··· Excerpt to read ···

Scientists claim to have solved why hot water appears to freeze faster than cold water
By Richard Gray, Science Correspondent
1:18PM GMT 01 Nov 2013
Scientists in Singapore claim to have worked out why hot water freezes faster than cold water Photo: ALAMY By Richard Gray, Science Correspondent
It is a phenomenon that has baffled the world’s brightest minds since the time of Aristotle.
Now a team of physicists believe they may have solved the centuries old mystery of why hot water freezes faster than cold water.
Known as the Mpemba effect, water behaves unlike most other liquids by freezing into a solid more rapidly from a heated state than from room temperature.
Scientists have suggested dozens of theories for why this may occur, but none have been able to satisfactorily explain this strange physical property.
A team of physicists at the Nanyang Technological University in Singapore have now published what they believe may be the solution.
They claim that the explanation lies in the unusual interaction between the molecules of water.
Each water molecule is bound to its neighbor through a highly charged electromagnetic bond known as a “hydrogen bond”.
It is this that produces surface tension in water and also gives it a higher than expected boiling point compared to other liquids.
However, Dr Sun Changqing and Dr Xi Zhang from Nanyang Technological University, argue this also determines the way water molecules store and release energy.
They argue that the rate at which energy is released varies with the initial state of the water and so calculate that hot water is able to release energy faster when it is placed into a freezer.
Dr Changqing said: “The processes and the rate of energy release from water vary intrinsically with the initial energy state of the sources.”
The Mpemba effect is named after a Tanzanian student called Erasto Mpemba, who observed that hot ice cream mix froze before the cold mix.
Together with a physics professor at University College at Dar es Salaam, he published a paper in 1969 that showed equal volumes of boiling water and cold in similar containers would freeze at different times, with the hot water freezing first.
Similar observations have been described in the past, however, by Aristotle, Francis Bacon and Rene Descartes.
The effect can also have some real world implications, such as whether to use boiling water to defrost the windscreen of your car on a winter’s day and whether hot water pipes are more prone to freezing than cold ones.
Some people deny that the effect exists at all and is in fact an artefact of experimental procedure, but others claim to have shown it using carefully controlled experiments.
There are a number of theories for might cause this, including that evaporation of hot water means there is less water to freeze. Another theory suggests that dissolved gasses in the water are released in hot water and so make it more viscous.
Last year the Royal Society of Chemistry offered a £1,000 prize to anyone who could explain how the Mpemba effect worked. Nikola Bregovic, a chemistry research assistant at the University of Zagreb, was announced as the winner for the prize earlier this year.
He conducted experiments using beakers of water in his laboratory and his resulting paper suggested that the effect of convection was probably responsible.
He said that convection currents set up in the warm water cause it to cool more rapidly. However, Dr Changqing and Dr Zhang have attempted to explain the effect further by examining the process at a molecular level.
Last week they published a paper in the journal Scientific Reports showing how water molecules arrange themselves when forming ice. They also published a paper on arXiv Chemical Physics that explained the Mpemba effect.

···

> **Problem set**
A – Based on the article on the Mpemba effect, explain in one to three sentences why the Singapore physicists conclude that hot water freezes faster than cold water.
B – Please reproduce the article on the Mpemba effect between "They claim that" and "and release energy.", inclusive, substituting "capillary action" for "surface tension".

··· Material shown ···

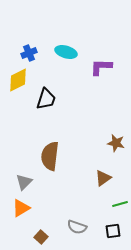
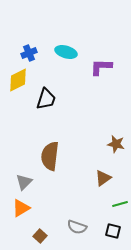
brown star: moved 1 px down
black square: rotated 21 degrees clockwise
brown square: moved 1 px left, 1 px up
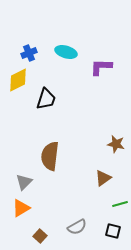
gray semicircle: rotated 48 degrees counterclockwise
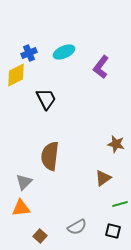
cyan ellipse: moved 2 px left; rotated 40 degrees counterclockwise
purple L-shape: rotated 55 degrees counterclockwise
yellow diamond: moved 2 px left, 5 px up
black trapezoid: rotated 45 degrees counterclockwise
orange triangle: rotated 24 degrees clockwise
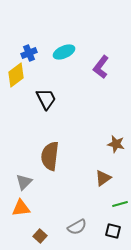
yellow diamond: rotated 10 degrees counterclockwise
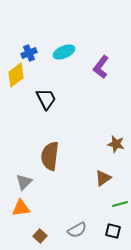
gray semicircle: moved 3 px down
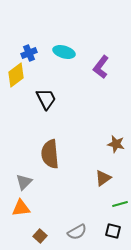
cyan ellipse: rotated 40 degrees clockwise
brown semicircle: moved 2 px up; rotated 12 degrees counterclockwise
gray semicircle: moved 2 px down
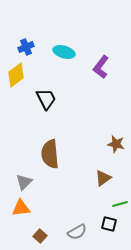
blue cross: moved 3 px left, 6 px up
black square: moved 4 px left, 7 px up
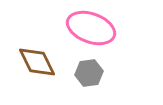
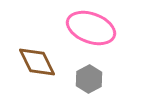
gray hexagon: moved 6 px down; rotated 20 degrees counterclockwise
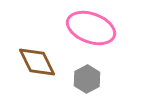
gray hexagon: moved 2 px left
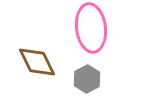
pink ellipse: rotated 63 degrees clockwise
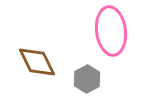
pink ellipse: moved 20 px right, 3 px down
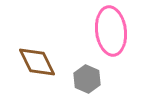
gray hexagon: rotated 8 degrees counterclockwise
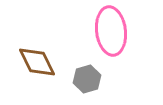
gray hexagon: rotated 20 degrees clockwise
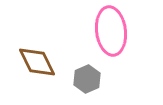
gray hexagon: rotated 8 degrees counterclockwise
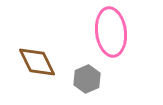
pink ellipse: moved 1 px down
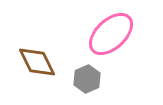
pink ellipse: moved 2 px down; rotated 54 degrees clockwise
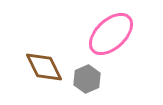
brown diamond: moved 7 px right, 5 px down
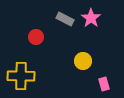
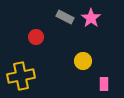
gray rectangle: moved 2 px up
yellow cross: rotated 12 degrees counterclockwise
pink rectangle: rotated 16 degrees clockwise
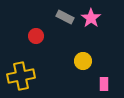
red circle: moved 1 px up
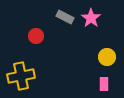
yellow circle: moved 24 px right, 4 px up
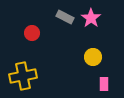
red circle: moved 4 px left, 3 px up
yellow circle: moved 14 px left
yellow cross: moved 2 px right
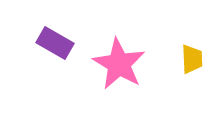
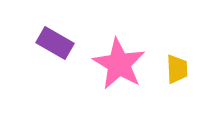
yellow trapezoid: moved 15 px left, 10 px down
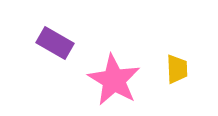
pink star: moved 5 px left, 16 px down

···

> **Results for the exercise**
A – They argue that the hydrogen bonds between water molecules determine how those molecules store and release energy, and that the rate of energy release varies with the water's initial state. From this they calculate that hot water can release energy faster once it is placed in a freezer.

B –
They claim that the explanation lies in the unusual interaction between the molecules of water.
Each water molecule is bound to its neighbor through a highly charged electromagnetic bond known as a “hydrogen bond”.
It is this that produces capillary action in water and also gives it a higher than expected boiling point compared to other liquids.
However, Dr Sun Changqing and Dr Xi Zhang from Nanyang Technological University, argue this also determines the way water molecules store and release energy.